My father in law died this Christmas (2011)  at the age of 89. For many of his friends and family, he was in many ways a hero, what one in ancient days you would call a knight. This I have in the days after his death reflected upon.

"In order for one to be a hero, do not so much reflect on what he does, like how he does it," says Soren Kierkegaard in Either-Or. It is, according to Kierkegaard not what you do that is important, but how to do it. This "how" includes the manner, method, gravity, sincerity, and of the resistance the individual meets in his own mind which must be overcome, and the decision and the doing of what is decided. To do something is about the action, regardless of being large or small. Everyone can do something. If you totally deserve the name hero depends on the how.
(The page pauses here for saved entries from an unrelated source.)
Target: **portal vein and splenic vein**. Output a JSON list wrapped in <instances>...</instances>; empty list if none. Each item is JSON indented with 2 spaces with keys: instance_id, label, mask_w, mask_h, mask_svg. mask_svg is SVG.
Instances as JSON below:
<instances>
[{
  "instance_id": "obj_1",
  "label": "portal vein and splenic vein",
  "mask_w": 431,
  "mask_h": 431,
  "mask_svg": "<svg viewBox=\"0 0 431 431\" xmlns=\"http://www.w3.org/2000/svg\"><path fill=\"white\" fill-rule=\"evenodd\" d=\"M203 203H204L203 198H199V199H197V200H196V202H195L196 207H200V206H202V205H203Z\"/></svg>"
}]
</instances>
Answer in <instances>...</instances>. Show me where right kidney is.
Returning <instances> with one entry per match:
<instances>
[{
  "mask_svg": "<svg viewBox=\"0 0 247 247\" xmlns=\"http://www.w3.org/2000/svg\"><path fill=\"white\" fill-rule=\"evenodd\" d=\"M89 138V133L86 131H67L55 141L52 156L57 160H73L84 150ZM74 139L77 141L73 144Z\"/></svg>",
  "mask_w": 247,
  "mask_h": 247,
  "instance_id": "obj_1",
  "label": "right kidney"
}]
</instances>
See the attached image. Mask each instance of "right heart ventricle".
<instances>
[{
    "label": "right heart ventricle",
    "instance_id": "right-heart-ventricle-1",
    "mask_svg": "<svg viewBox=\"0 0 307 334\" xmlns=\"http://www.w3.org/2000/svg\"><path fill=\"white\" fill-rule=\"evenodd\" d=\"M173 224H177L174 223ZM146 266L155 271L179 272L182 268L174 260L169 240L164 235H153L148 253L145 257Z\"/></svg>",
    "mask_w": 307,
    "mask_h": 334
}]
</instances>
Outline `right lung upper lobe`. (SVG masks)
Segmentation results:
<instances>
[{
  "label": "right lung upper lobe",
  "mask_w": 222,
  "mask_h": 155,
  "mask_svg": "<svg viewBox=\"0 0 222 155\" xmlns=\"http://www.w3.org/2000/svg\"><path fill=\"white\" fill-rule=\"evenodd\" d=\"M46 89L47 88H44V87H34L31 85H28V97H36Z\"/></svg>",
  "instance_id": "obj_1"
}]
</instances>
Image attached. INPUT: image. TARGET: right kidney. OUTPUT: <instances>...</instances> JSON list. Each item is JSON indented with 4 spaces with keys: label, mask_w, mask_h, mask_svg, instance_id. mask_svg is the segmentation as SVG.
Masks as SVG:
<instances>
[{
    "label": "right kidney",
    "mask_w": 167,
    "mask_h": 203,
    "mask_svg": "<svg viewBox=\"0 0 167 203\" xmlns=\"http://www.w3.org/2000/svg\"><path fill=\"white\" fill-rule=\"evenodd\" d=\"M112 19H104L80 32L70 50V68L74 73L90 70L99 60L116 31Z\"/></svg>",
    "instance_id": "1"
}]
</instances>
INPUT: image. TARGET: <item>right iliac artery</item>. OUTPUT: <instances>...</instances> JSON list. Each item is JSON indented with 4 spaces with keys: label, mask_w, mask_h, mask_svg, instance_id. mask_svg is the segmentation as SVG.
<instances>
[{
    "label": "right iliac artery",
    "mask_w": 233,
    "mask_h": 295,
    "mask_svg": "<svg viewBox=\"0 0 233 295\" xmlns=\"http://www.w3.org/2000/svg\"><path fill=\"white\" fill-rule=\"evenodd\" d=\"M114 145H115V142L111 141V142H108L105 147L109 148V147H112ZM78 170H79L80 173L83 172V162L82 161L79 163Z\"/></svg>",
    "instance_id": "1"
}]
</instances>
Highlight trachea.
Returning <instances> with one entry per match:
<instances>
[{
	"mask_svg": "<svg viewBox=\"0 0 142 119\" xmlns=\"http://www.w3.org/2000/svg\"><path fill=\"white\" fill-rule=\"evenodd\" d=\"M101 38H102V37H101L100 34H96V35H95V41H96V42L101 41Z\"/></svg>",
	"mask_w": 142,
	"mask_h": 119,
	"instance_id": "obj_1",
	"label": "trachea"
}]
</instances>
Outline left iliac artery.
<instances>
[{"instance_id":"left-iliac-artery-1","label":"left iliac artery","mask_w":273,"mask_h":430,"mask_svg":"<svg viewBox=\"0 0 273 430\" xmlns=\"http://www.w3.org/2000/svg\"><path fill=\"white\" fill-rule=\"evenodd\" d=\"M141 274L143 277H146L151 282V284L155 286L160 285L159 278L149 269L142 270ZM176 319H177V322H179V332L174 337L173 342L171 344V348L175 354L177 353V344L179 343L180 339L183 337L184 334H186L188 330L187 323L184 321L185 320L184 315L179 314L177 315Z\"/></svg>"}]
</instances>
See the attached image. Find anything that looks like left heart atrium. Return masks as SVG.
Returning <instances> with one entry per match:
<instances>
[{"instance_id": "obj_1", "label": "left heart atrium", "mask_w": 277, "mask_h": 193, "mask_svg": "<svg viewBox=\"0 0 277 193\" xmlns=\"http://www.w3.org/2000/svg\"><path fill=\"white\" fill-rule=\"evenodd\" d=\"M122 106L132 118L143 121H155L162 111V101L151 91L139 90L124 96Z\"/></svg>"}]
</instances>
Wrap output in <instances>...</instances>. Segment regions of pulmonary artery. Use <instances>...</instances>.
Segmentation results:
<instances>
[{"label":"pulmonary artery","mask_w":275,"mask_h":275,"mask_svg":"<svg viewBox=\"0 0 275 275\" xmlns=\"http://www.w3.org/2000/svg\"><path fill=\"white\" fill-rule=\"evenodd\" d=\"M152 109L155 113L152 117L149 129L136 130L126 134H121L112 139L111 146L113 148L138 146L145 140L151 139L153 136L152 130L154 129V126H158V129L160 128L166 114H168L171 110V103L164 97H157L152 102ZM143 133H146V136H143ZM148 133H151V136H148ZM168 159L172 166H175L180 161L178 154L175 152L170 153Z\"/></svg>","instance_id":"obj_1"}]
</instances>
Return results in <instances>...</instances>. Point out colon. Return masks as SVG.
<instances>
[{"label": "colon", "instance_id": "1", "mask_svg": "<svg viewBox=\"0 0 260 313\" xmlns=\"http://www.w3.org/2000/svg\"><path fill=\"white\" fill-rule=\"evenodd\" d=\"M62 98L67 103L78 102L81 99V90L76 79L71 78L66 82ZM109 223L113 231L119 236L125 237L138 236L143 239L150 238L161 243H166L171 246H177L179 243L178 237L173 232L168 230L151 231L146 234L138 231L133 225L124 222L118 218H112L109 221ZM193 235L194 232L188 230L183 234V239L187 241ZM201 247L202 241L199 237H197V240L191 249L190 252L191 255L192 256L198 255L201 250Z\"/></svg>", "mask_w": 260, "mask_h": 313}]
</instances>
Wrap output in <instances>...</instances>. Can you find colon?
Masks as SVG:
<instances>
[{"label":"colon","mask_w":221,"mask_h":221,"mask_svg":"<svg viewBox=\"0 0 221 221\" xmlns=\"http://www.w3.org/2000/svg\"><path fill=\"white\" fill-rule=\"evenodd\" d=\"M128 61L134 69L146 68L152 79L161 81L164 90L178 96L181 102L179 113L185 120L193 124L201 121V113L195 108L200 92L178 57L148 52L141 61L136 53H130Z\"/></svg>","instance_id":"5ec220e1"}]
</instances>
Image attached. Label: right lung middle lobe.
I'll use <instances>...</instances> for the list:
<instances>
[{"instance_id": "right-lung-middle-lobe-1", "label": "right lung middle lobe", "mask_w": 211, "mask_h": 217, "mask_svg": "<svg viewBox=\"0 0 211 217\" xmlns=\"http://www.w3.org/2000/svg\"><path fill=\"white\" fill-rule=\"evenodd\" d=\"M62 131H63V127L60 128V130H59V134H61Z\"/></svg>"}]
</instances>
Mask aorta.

Thinking about what it means to act, requires that you ask the necessary question, "What is action?". Our time is characterized by a confusion over what action is. People has forgotten what it means to exist, and therefore are confused about what it means to act. Our times worships, what my father in law is often called "the outside, everything which is for external use". If you live in an illusion or not plays no difference in our time. Acting can obviously mean something that is done externally. This is what often is called aesthetics. Acting aesthetically can really change the world we live in, but the acting person remains unchanged. Individuals who change the world but remains even untouched and unchanged, do not satisfy the requirement to act in the strict sense, according to Kierkegaard in Either-Or.


Thoughts about death, as I have for my father in law passed away, can be done in many ways and these thoughts are in general not act. But by thinking about their own death, as one naturally does when standing face to face with it, thoughts can become action. Here lies the
development  of subjectivity, to meet oneself and ones existence in the face of death. A subjective approach of this nature is action, if it is sincere and serious enough to influence and transform the thinking's life. The action does not require any external and visible characters, but can actually remain internal and invisible to others.

Action in the strict sense is an inner action." To consider the ten options are not action, but only when I choose one of them, does the option become an opportunity." The subjective thinker is acting, because his thinking transforms himself and his life. Kierkegaard puts in Either-Or an emphasis on what happens in the soul when he decides what action is.

My father in law was a man of action and devouted believer, which was both wonderful and a paradox at the same time. His faith influenced his actions. Faith demanded of him that he resigned all his own expectations, with all the pain it might entail through a lived life, but he had a faith that God would grant them. My father in law knew that to expect the impossible, like Abraham, is unthinkable without fear. Duty, according to my father in law was an expression of God's will, and when a man does his duty, he is doing the will of God. As a knight of the faith, my father in law was absolute in his commitment to his God, and understood that this commitment is the most important thing for a human being. Finally, on Cristmans day 2011, he had to resignate, alone. Every knight of the faith is alone in his faith.


Now I am left with memories, but with a possibility. "Only by carefully reflecting on myself, can I manage to understand, how a historic Individual has carried out his life when he was alive, and only then can I understand him, when my understanding keeps him alive" (Kierkegaard, Postscript).